Newswise — A UCLA-led team has received $925,000 as part of a new grant from the Centers for Disease Control and Prevention (CDC) to conduct four surveillance projects tracking outbreaks of mpox--formerly known as monkeypox—across the U.S.

The effort is led by Dr. David Talan, a professor of emergency medicine and infectious diseases in the UCLA Department of Emergency Medicine at the David Geffen School of Medicine at UCLA.

Summer 2022 saw an outbreak of the disease that infected people in several countries across the globe. That outbreak receded by the following fall after widespread public attention and vaccination of high-risk individuals, prompting the World Health Organization on May 11, 2023 to declare an end to mpox as a global health emergency.

But a recent outbreak among 20 people in Chicago, including some vaccine breakthrough cases, and increased cases in other countries, has raised concerns among public health officials about a resurgence of mpox in the U.S. On June 23, for instance, the Los Angeles County Department of Public Health announced six new mpox cases in the previous week, up from an average of fewer than one case over the previous four months.

The surveillance project is called CRASHED (Cause of RASHes in Emergency Department). Talan, an attending emergency physician at Ronald Reagan UCLA Medical Center, since 1995 has directed EMERGEncy ID NET, a CDC-supported network for the study of emerging infections.

“Our approach is to base mpox surveillance on any patient presenting with a compatible rash,” Talan said. “Mpox has been labeled a sexually transmitted infection when in fact it can spread by any skin-to-skin contact. Our concern is that mpox cases may have only been suspected among the previously identified high-risk group, who are men who have sex with men, while infection in others such as women, children, and the homeless, may have been missed. Vulnerable people tend to use emergency departments, where we hope to determine if this infection is resurgent and broader-reaching or remains rare.”

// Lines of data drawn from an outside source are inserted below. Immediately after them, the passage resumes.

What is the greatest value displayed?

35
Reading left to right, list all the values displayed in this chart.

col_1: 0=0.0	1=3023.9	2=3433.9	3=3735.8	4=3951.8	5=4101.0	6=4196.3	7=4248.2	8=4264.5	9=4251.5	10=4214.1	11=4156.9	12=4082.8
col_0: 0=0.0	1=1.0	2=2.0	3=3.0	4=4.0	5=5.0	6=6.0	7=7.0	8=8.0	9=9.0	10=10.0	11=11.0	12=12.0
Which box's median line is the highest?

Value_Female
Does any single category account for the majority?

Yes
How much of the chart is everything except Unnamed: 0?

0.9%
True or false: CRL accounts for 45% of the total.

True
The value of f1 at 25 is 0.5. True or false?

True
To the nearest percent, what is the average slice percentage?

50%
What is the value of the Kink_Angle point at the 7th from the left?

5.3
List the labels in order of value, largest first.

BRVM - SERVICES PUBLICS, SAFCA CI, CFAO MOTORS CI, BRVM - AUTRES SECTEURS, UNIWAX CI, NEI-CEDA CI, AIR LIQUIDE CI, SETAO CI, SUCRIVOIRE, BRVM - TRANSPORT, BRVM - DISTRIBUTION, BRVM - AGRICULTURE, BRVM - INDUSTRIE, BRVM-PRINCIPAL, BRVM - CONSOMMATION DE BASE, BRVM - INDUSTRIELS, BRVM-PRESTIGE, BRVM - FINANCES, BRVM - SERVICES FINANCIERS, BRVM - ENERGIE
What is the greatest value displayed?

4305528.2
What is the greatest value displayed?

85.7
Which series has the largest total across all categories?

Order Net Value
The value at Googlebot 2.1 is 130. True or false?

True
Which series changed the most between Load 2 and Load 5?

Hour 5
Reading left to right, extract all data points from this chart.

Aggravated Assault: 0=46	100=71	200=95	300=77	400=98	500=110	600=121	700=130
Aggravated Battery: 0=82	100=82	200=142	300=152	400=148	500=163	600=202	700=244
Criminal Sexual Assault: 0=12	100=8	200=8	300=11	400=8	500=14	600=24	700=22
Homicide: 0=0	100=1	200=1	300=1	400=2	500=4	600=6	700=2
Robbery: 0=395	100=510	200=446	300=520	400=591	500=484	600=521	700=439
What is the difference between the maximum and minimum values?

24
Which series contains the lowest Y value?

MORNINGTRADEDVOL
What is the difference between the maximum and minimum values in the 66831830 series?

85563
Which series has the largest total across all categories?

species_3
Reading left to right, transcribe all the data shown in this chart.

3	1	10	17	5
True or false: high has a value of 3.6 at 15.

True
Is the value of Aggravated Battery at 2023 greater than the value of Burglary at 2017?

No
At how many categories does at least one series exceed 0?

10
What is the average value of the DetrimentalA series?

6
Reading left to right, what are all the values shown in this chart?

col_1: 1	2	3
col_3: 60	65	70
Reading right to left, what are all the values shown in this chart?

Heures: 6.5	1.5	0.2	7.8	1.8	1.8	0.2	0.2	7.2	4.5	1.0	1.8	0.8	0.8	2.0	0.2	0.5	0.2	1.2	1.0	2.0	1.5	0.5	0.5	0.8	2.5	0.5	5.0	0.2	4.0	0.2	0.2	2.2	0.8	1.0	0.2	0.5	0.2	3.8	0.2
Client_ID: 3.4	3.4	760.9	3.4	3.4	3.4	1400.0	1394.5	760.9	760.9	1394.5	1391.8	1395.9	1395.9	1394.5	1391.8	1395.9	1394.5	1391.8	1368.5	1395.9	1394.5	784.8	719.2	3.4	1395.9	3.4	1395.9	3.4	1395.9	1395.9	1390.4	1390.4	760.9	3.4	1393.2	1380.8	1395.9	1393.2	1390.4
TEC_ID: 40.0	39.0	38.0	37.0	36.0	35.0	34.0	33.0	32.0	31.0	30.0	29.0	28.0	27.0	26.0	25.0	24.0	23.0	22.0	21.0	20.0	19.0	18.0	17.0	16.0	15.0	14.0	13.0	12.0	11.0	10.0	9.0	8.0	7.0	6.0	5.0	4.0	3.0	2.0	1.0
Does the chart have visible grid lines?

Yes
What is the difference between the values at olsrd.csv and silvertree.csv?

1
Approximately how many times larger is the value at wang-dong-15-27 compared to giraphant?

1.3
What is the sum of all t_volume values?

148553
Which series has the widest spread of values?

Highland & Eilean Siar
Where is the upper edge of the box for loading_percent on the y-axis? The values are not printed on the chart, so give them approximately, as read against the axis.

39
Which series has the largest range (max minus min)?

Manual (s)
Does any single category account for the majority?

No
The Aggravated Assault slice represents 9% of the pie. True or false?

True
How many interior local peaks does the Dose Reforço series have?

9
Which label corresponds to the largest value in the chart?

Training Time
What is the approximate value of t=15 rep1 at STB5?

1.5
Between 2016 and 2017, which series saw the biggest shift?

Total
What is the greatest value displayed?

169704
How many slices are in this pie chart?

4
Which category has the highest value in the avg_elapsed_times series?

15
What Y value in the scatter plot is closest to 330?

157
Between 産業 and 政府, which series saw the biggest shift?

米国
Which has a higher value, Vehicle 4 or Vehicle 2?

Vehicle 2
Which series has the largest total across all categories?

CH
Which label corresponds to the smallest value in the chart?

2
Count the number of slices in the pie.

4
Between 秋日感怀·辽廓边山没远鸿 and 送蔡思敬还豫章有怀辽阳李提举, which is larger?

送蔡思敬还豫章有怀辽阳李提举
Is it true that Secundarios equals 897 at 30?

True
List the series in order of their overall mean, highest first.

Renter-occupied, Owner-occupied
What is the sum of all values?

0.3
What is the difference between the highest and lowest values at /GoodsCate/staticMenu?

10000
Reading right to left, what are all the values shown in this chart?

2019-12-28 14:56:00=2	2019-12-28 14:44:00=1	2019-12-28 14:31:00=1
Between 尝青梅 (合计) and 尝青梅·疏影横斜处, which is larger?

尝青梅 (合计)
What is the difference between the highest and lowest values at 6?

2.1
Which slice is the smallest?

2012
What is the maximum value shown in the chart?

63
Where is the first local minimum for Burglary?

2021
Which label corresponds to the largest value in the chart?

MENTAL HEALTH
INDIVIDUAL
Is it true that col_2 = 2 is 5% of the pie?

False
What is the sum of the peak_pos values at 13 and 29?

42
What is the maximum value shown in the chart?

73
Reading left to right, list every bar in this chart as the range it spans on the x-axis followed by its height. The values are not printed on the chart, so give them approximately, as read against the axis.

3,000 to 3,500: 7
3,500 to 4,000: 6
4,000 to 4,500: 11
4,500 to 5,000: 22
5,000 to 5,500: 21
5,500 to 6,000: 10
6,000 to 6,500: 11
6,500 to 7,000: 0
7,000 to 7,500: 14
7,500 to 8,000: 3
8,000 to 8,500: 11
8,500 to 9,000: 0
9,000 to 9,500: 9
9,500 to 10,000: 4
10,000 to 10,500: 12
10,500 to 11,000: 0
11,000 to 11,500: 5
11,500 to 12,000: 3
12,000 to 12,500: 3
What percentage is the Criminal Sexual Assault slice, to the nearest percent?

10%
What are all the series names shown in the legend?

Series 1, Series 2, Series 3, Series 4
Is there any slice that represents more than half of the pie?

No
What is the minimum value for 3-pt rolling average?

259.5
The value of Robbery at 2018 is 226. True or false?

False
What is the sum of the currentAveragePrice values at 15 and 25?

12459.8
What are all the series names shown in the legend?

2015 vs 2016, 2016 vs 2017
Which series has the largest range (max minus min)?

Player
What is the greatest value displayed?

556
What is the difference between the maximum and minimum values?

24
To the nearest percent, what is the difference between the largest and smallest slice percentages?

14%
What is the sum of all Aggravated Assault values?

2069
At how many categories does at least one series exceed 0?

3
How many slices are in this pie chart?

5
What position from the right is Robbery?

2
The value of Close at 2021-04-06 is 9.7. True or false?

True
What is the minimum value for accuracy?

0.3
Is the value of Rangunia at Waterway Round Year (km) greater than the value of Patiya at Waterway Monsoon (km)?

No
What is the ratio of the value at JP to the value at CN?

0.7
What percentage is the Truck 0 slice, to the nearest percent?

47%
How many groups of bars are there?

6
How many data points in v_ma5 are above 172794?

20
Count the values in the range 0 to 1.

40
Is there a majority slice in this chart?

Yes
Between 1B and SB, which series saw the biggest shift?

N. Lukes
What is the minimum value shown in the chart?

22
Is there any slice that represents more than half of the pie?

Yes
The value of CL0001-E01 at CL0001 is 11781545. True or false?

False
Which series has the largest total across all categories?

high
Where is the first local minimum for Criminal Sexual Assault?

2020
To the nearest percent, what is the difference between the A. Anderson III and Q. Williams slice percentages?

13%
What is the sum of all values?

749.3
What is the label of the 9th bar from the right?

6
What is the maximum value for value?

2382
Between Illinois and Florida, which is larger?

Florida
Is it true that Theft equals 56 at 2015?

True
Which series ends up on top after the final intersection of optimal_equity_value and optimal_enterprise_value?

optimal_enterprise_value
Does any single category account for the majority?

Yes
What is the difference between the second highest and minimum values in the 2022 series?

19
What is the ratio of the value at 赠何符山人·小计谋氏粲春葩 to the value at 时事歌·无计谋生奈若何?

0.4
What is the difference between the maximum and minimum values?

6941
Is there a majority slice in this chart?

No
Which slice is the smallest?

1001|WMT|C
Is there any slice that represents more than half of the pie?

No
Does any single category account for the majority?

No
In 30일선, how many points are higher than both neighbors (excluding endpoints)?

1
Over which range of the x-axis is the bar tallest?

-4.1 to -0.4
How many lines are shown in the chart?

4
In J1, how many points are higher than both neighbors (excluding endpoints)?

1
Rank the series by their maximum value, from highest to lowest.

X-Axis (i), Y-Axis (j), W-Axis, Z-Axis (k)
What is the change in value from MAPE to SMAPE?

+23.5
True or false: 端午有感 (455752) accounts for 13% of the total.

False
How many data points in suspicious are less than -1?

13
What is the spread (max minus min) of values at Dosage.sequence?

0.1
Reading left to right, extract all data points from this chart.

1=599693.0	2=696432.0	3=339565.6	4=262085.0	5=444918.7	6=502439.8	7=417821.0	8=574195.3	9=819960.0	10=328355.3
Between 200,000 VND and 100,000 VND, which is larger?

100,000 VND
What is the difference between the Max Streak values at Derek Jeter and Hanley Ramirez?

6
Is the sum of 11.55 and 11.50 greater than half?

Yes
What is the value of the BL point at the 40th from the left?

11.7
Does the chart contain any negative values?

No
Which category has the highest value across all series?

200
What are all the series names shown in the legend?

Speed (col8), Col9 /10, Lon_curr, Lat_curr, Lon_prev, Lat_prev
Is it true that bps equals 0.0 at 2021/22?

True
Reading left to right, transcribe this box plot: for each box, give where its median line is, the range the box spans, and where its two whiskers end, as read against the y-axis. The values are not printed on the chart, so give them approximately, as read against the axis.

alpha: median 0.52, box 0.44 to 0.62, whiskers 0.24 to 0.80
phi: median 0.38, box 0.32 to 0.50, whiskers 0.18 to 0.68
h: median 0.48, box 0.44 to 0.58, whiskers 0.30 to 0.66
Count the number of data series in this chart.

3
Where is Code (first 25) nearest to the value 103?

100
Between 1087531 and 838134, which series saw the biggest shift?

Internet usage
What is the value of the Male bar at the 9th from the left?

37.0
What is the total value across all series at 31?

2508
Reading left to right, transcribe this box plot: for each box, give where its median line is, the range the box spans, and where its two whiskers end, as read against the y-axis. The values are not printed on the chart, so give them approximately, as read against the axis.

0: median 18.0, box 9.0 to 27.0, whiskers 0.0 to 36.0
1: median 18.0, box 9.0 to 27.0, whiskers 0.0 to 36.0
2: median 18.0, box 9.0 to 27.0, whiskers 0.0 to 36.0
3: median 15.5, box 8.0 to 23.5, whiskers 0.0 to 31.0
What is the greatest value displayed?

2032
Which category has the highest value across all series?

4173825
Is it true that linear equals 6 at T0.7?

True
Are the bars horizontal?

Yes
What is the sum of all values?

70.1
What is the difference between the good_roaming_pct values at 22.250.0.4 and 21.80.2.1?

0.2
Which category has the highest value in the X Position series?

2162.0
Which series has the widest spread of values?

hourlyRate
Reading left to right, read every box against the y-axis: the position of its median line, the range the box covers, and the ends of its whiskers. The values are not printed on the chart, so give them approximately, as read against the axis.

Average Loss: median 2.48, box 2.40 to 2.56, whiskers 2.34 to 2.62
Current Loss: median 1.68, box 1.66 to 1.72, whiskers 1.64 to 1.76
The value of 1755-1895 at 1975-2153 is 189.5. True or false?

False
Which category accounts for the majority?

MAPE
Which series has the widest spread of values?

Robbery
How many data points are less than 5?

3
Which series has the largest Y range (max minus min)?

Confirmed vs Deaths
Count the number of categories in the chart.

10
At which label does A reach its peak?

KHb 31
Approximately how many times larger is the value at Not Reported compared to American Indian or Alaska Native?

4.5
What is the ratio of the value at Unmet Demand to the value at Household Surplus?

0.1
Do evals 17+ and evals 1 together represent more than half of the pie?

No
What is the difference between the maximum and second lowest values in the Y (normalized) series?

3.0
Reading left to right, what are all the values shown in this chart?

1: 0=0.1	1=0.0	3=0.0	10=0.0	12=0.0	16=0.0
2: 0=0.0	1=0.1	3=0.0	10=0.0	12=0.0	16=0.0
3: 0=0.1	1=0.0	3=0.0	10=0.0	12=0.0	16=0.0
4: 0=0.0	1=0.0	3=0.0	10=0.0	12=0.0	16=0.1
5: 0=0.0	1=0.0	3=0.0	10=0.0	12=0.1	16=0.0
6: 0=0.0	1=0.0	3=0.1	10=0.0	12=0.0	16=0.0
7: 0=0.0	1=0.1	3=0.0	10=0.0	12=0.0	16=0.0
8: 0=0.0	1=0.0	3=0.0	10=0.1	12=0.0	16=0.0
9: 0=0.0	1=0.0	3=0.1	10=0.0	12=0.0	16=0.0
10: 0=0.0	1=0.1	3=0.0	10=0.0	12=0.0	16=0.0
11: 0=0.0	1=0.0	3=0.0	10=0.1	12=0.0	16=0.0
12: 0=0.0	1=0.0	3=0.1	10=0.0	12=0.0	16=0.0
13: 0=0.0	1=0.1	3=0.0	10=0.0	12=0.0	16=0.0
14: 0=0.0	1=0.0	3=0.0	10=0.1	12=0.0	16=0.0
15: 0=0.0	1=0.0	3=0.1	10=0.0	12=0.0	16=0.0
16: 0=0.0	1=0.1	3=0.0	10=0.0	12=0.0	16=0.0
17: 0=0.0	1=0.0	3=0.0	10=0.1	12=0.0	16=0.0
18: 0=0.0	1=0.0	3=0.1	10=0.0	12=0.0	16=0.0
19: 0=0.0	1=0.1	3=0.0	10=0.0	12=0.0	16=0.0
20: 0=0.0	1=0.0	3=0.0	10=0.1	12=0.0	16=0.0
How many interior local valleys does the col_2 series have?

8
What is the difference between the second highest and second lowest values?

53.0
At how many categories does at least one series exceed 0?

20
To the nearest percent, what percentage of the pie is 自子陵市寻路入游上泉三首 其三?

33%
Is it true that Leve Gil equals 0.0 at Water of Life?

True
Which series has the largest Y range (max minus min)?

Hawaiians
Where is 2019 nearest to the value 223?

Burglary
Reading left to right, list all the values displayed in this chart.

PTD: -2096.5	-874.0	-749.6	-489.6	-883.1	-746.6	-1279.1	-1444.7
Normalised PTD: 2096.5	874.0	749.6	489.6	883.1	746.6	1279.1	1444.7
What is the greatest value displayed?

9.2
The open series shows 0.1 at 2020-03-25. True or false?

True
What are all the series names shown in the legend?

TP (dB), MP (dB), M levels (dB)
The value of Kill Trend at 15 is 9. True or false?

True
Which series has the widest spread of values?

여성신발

The CRASHED surveillance project will be run in 13 geographically-diverse emergency departments at academic centers across the U.S. These include Ronald Reagan-UCLA Medical Center, Cedars-Sinai Medical Center, and Olive View-UCLA Medical Center in California; Baystate Medical Center in Massachusetts; Hennepin County in Minnesota; Johns Hopkins University in Maryland, Temple University in Pennsylvania; Valleywise Health in Arizona; Oregon Health Sciences University; University of Iowa; University of New Mexico Health Sciences; University of Mississippi; and University Health-Kansas City in Missouri.

The research is being conducted in collaboration with Omai Garner, associate clinical professor and section chief of clinical microbiology in the UCLA Department of Pathology and Lab Medicine. Dr. William Mower, professor of emergency medicine at the Geffen School, will direct the Data Coordinating Center at UCLA.

Additional funding was also awarded for three surveillance projects, conducted through EMERGEncy ID NET. They are: 

  • A study on past exposure to mpox of men in Los Angeles and Chicago who have sex with men, co-led by Pamina Gorbach, professor of medicine in the division of infectious diseases at the David Geffen School of Medicine at UCLA and of epidemiology at the UCLA Fielding School of Public Health; Anne Rimoin, professor of epidemiology, Gordon-Levin Endowed Chair in Infectious Diseases and Public Health, and director of the Center for Global and Immigrant Health at the Fielding School; and Steven Shoptaw, professor of family medicine and of psychiatry and biobehavioral sciences at the Geffen School,
  • Research on men who have sex with men who had reported engaging in exchange sex in the prior year and are seeking care at sexual health clinics and who may have contracted mpox, led by Gorbach and Dr. Robert Bolan, medical director of research and education health services at the Los Angeles LGBT Center, and
  • An investigation into the immunogenicity of Jynneos, the mpox vaccine, among individuals seeking care at AIDS Project Los Angeles (APLA) clinics, led by Rimoin and Dr. Jay Gladstein, chief medical officer of APLA.